Facebook, Zuck, Investment Banks Face Investor Lawsuit Over Botched IPO

I could say it's been a roller coaster ride since last week's Facebook Initial Public Offering, but thus far it seems the cars are riding a downward rail. Investors have seen Facebook employees and founder Mark Zuckerberg pocket a whopping chunk of change for their social networking efforts, while those that sent their money Facebook's way feel like they're left holding a smelly bag, as billions of dollars are disappearing into thin air from their newly invested holdings.
A lawsuit, filed today on behalf of a variety of Facebook IPO investors, seeks damages, alleging the private sharing of damaging, inside information that the rest of us may not have been privy to prior to handing over our hard-earned dollars.
As of yesterday, Facebook's value has dropped a whopping $19 Billion. I've been watching over the last few days, and as you can see from the graph above, this Facebook Timeline brings no joy.

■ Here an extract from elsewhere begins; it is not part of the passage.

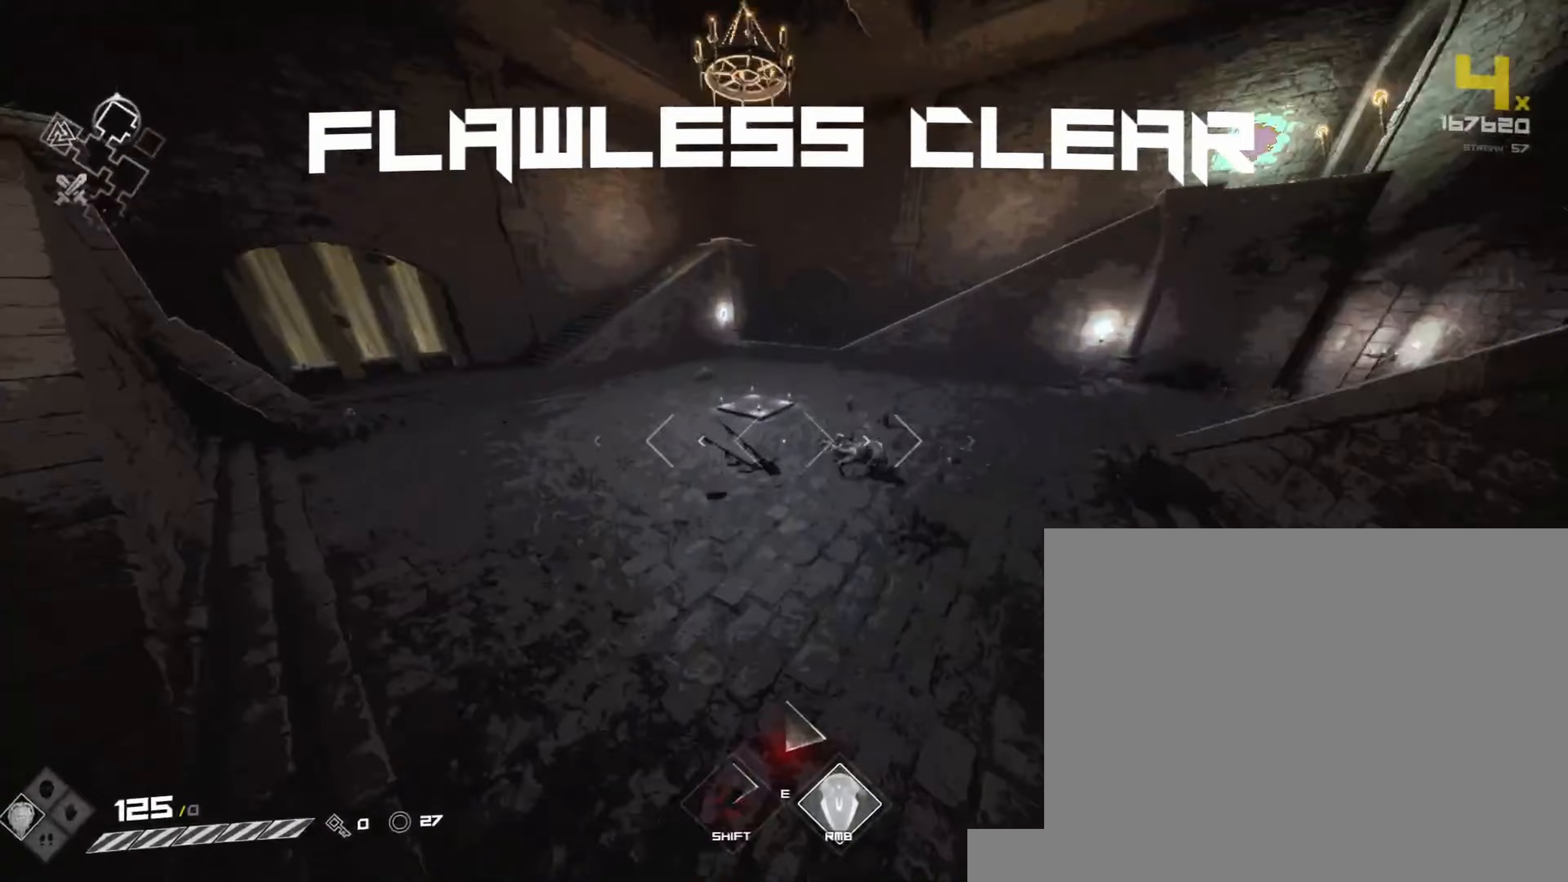
{"keys": ["shift", "w"], "mouse": [], "events": []}
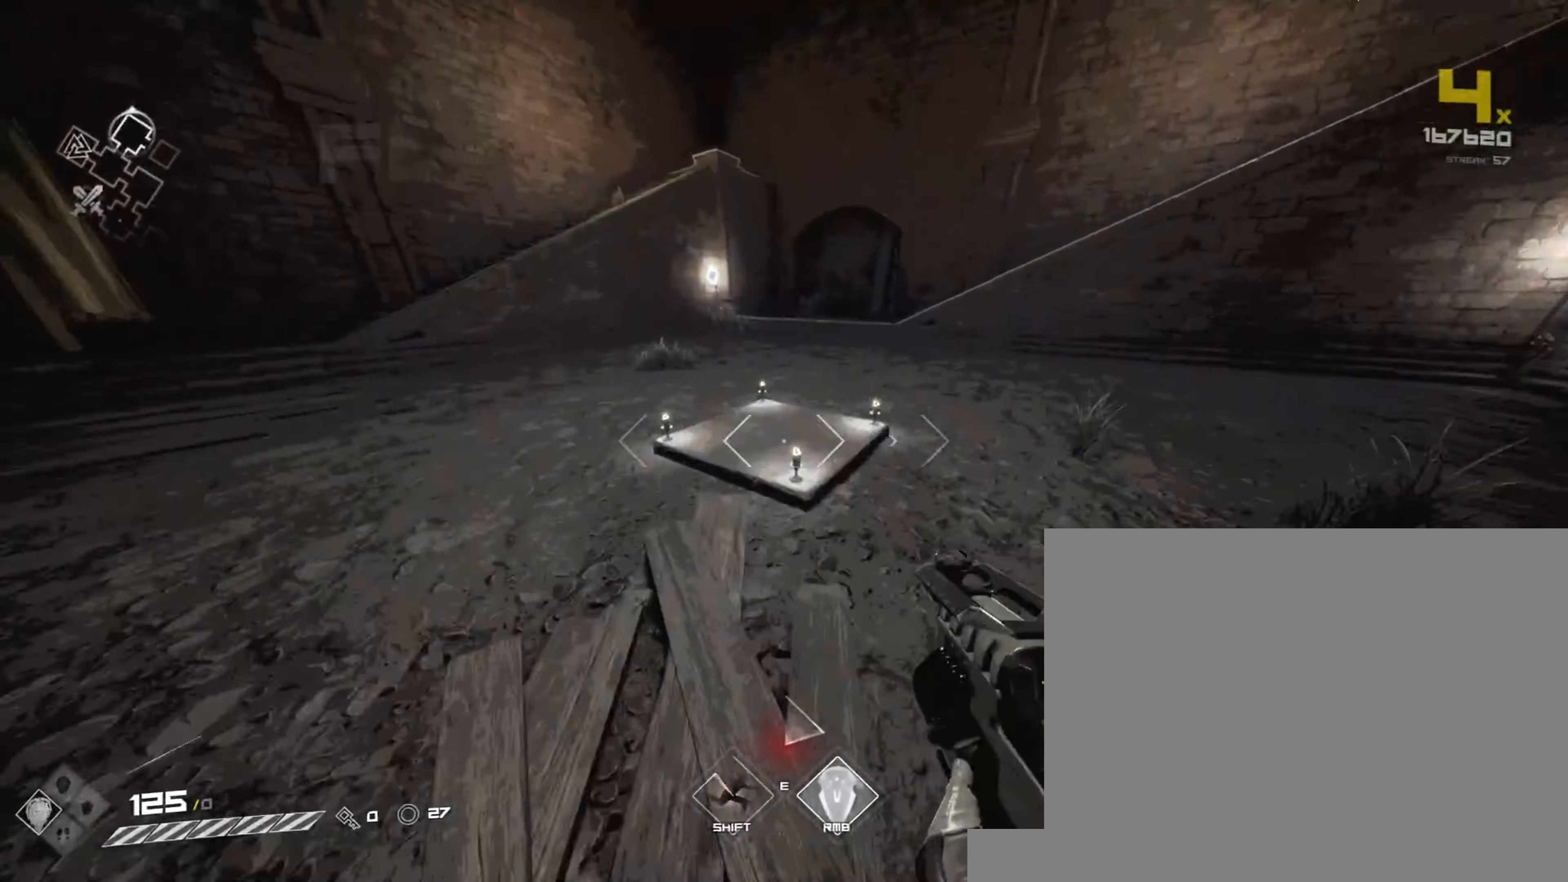
{"keys": ["shift", "w"], "mouse": [], "events": [[50, "space", "down"], [200, "space", "up"], [267, "shift", "up"], [350, "shift", "down"]]}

There are those who likely feel vindicated for having sent out initial warnings against investing in the social networking Goliath. When Facebook opened at $42/share last week, its PE (Price to Earnings Ratio) was 85 times over its 12-month projected earnings. Compare this to industry giant Google, whose stock portfolio trades at 13 times its earnings potential. Many institutional investors held back on the IPO for this and other reasons.
Some would say the signs were also there for the common investor, if they had only spent the time researching. But no amount of reading, no shoot-from-the-hip prognostication, could prepare investors like George Brady for the trap he fell into last Friday.
The Wall Street Journal regales the tale of Brady, a retired North Carolina recruiter, who considered ponying up $38,000 of his hard-earned savings, initially placing a pre-IPO order with Charles Schwab for 1,000 shares of Facebook stock. When he had second thoughts and tried to withdraw his order prior to the stock's debut (normally a simple transaction), Schwab's system allegedly denied his order withdrawal, locking him into a financial nightmare.
After six hours of trying to reach Schwab that Friday to find out whether or not he "owned this dog or not," Brady simply gave up. By Monday morning, Brady woke up to find that the still-plummeting stock had already eaten up 8% of his forced investment.